– A mis efectos, tanto da. Yo no busco ruido informativo, sino hechos. Y sólo me interesan los que me ayuden a entender mejor lo que ha ocurrido.
– Desde luego -intervino Sobredo, sonriendo precariamente-. Le ruego que nos disculpe si en algún momento parecemos hipersensibles. Es la costumbre de andar recibiendo leña todo el día, ya puede hacerse cargo.
– Por lo que a mí respecta, este negocio tiene licencia y funciona con arreglo a la ley -aclaré-. Y si abrigara alguna idea personal sobre el asunto, les aseguro que me la guardaría para mejor ocasión.
– Me sorprendería mucho que fuera usted inmune a la propaganda antinuclear -porfió el abogado-. Hoy cualquiera piensa que somos unos desalmados a los que no les importa arriesgar la vida de la gente para ganar dinero.

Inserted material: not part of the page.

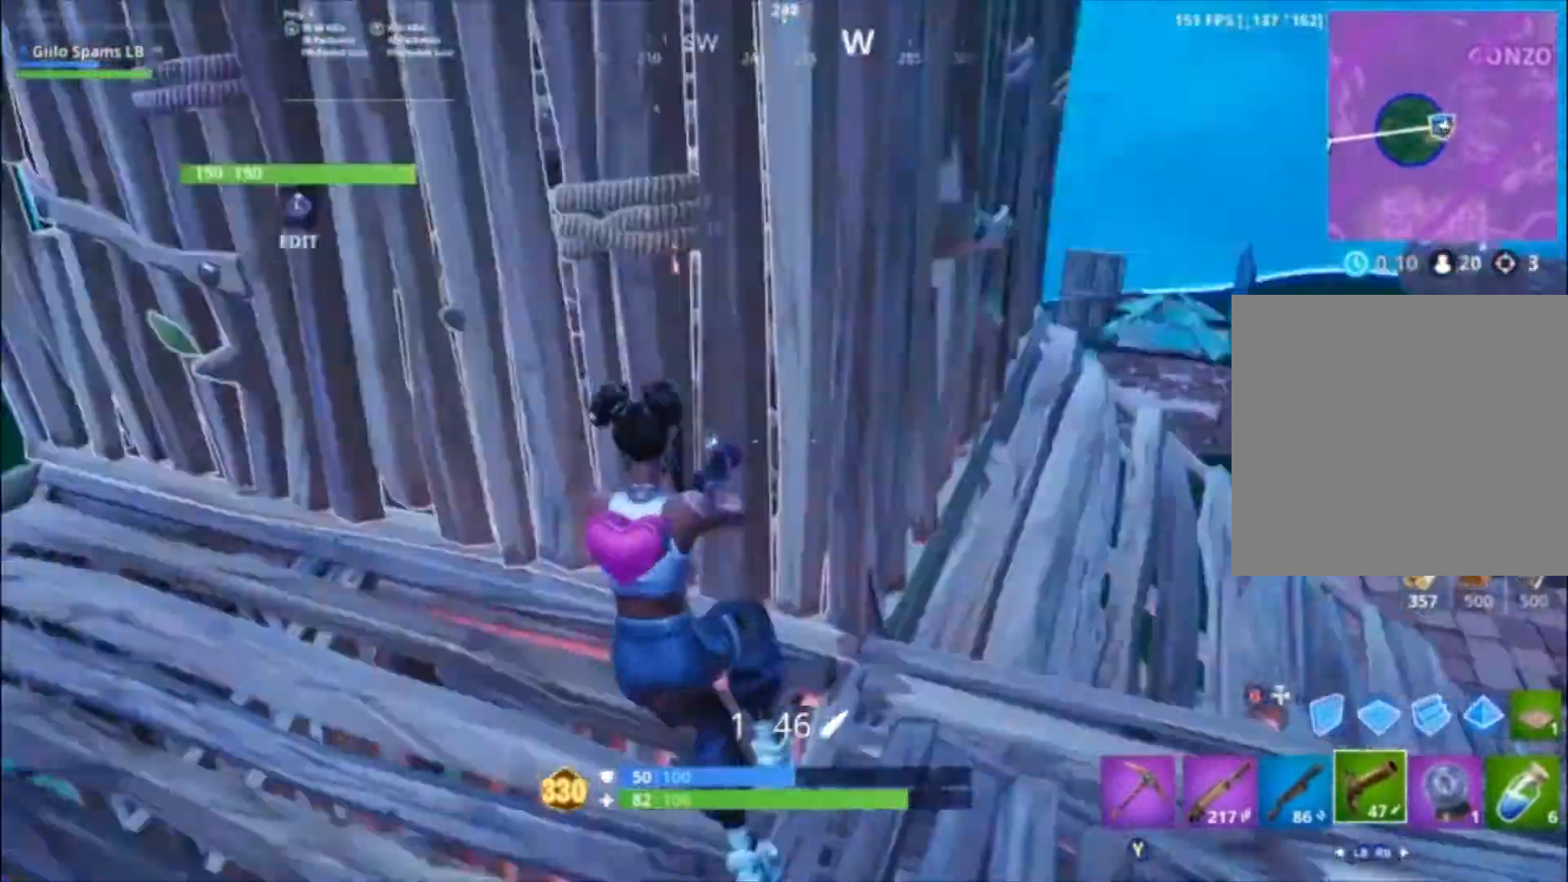
{"buttons": [], "left_stick": "up-left", "right_stick": "center", "events": [[33, "left_stick", "up-left"], [133, "L1", "down"], [167, "right_stick", "center"], [233, "L1", "up"], [267, "R3", "down"], [367, "R3", "up"]]}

Comenzaba a preguntarme para qué habían llevado a aquel imbécil sabiondo a provocarme, y o mucho me equivocaba o lo mismo se preguntaba Sobredo. En cuanto a Dávila, el hombre del jersey, escuchaba aparentemente impasible, pero pude advertir cómo fruncía el ceño de vez en cuando.
– Centrémonos en Trinidad Soler, si no tienen inconveniente -rogué, evitando mirar al abogado-. ¿Cuál era su concepto de él?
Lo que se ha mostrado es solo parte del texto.